Robust tablet, connected-device growth counter phone defections
Tablets and connected devices continue to lead AT&T Mobility’s growth, with the mobile operator posting strong net additions across those two segments, but lost a quarter-million lucrative traditional phone customers.
AT&T reported that its mobile unit posted a robust 2.1 million new net connections during the second quarter, more than triple the 634,000 net additions posted during Q2 2014. This year’s growth was on the back of its connected devices, which include telematics and machine-to-machine products, accounting for more than 1.4 million of the total.
Among more traditional segments, AT&T Mobility posted 410,000 postpaid net additions, which was down 60% from the more than 1 million postpaid net additions posted last year and below analyst expectations of around 500,000 net additions. This year’s numbers were boosted by 659,000 tablet net additions, indicating the carrier lost 249,000 postpaid phone and smartphone customers during the quarter.
Prepaid activity showed marked improvement, with the carrier posting 331,000 net additions compared with a loss of 286,000 prepaid customers last year.
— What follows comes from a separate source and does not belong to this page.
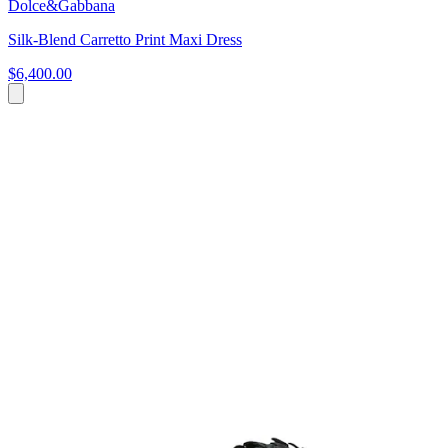
Dolce&Gabbana
Silk-Blend Carretto Print Maxi Dress
$6,400.00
The latest result indicated AT&T Mobility was finally seeing positive traction from its Cricket division.
Rounding out the growth picture was an improvement in losses attributed to resellers, which improved from a loss of 162,000 connections last year to a loss of 95,000 connections this year, and a gain of 36,000 customers through mergers and acquisitions, partitioned customers and other adjustments.
AT&T Mobility managed to nearly double the reported 1 million net additions posted by Verizon Wireless and match the 2.1 million net additions posted by smaller rival T-Mobile US. However, Verizon Wireless’ growth included gains in both tablets and smartphones, while T-Mobile US trumped both of its larger competitors in attracting more lucrative “phone” customers.
Highlighting AT&T Mobility’s postpaid challenges was a significant uptick in customer churn, which increased from just .86% last year to 1.01% this year. Overall churn did improve year-over-year from 1.47% to 1.31%.
The churn metrics aligned with comments from T-Mobile US CEO John Legere, who said during the quarter the carrier witnessed an increase in its porting ratio with AT&T Mobility from 1.8 to 1.9. By comparison, T-Mobile US said its Q2 porting ratio with Verizon Wireless dipped, while the ratio with Sprint remained flat.
The impact of consumers moving toward AT&T Mobility’s Next device-financing option was seen in the carrier’s average revenue per user results. Customers not on the Next plan witnessed a decline in monthly ARPU from $62.28 last year to $61.26 this year. When factoring in Next payments ARPU surged nearly $4 per month to $68.29.
Overall wireless revenue increased 2.1% year-over-year to $18.3 billion, with a slight dip in service revenue countered by an increase in equipment sales. This trend is part of an overall market switch away from device subsidies in exchange for lower service pricing. AT&T’s wireless business accounted for 55.5% of the company’s total revenue during the latest quarter, a slight increase from the 54.9% from the year-ago quarter.
Wireless operating expenses inched up just .2% year-over-year, dampened by a drop in wireless capital expenses that fell from $2.46 billion during Q2 2014, to $2.13 billion this year. This resulted in a nearly 9% increase in wireless segment income to $4.7 billion for the latest quarter. AT&T’s wireless segment operating margin also increased from 24.1% last year to 25.6% this year.
Despite the strong wireless growth, AT&T’s consolidated net income attributed to shareholders dropped 14.2% to $3 billion for the quarter, or a return of 58 cents per share.
At midyear, AT&T reported a 1% increase in head count compared with 2014, noting it had 250,730 total employees at the end of Q2.